また、この曲を聴くとなぜか「頑張ろう」という気になる。なぜかはわからないけれど、背中を押されてしまう。なにかこう、息詰まった時に聴くと、ふっと楽にさせてくれる、前が開けるような気がする。
思えば、とうの昔に唄に地域性なんて、なくなってしまった。現在次々と生み出されていくヒット曲に、地域性を押し出したものなど、ほとんど皆無である。ウルフルズなどの関西テイストを前面に押し出したものもあるにはあるが、それは楽曲には反映されていない。自分の生まれた、育った、又はそうじゃなくても特定の地域に根ざして唄っていくといったスタイルは、完全に地位を失ったと言っていい。(DA.YO.NEをはじめとする一大ムーヴメントが、最後であろう)

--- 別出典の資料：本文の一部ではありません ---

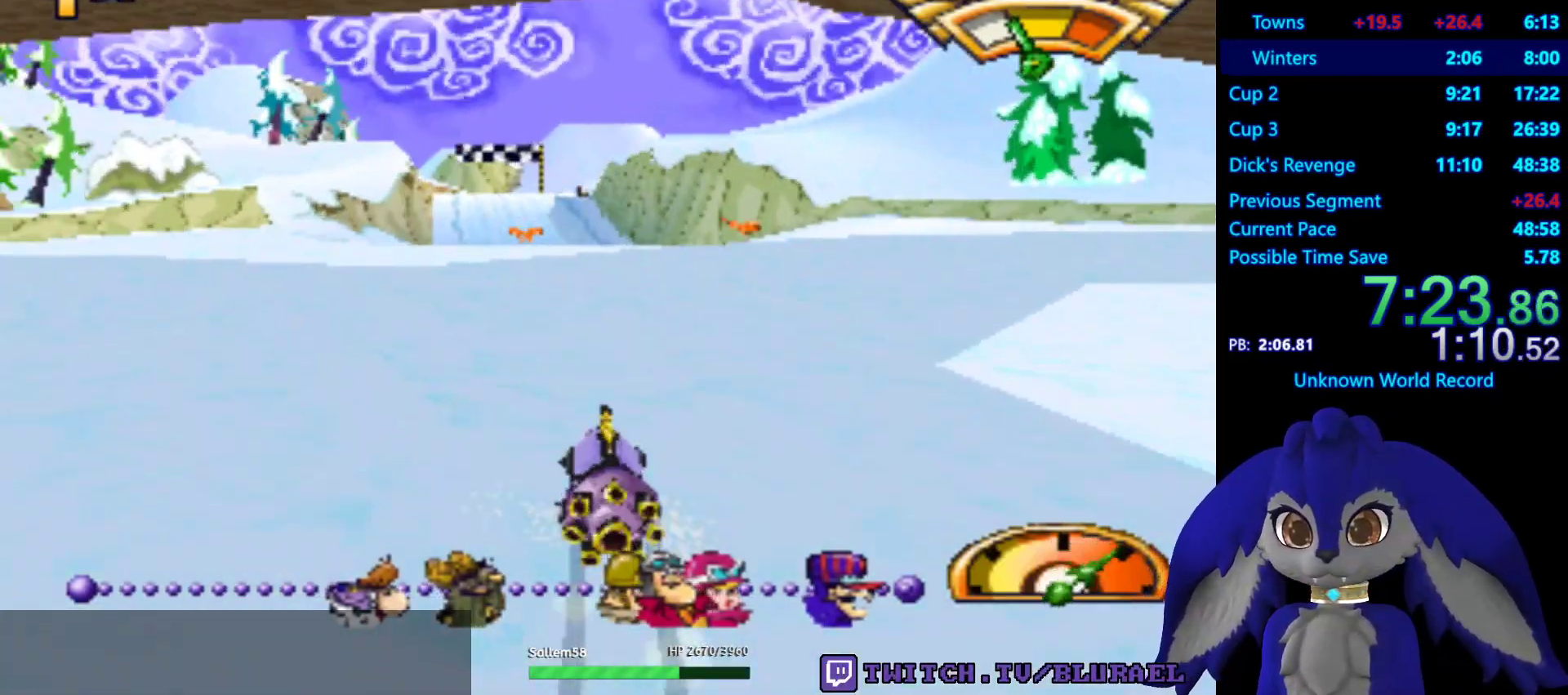
{"buttons": ["CROSS", "L2"], "left_stick": "center", "right_stick": "center", "events": [[33, "left_stick", "right"], [250, "left_stick", "center"], [500, "L2", "down"]]}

この曲は、実はシングルにはなっていない。しかし、かなり有名な曲であり、CMでも使われたりしたので、聴いたことのある人は多いと思う。松山千春のデビューアルバムに収録されている。これから北海道へ行こうとしている人、ぜひ、この曲を携行することをオススメする。そして、筆者もいつか、この曲を携えて北海道へ行ってみたいと思う。(この曲、近々、北海道のメダリスト5人に捧げるべく、レコーディングし直されてシングルとしてリリースされるらしい。)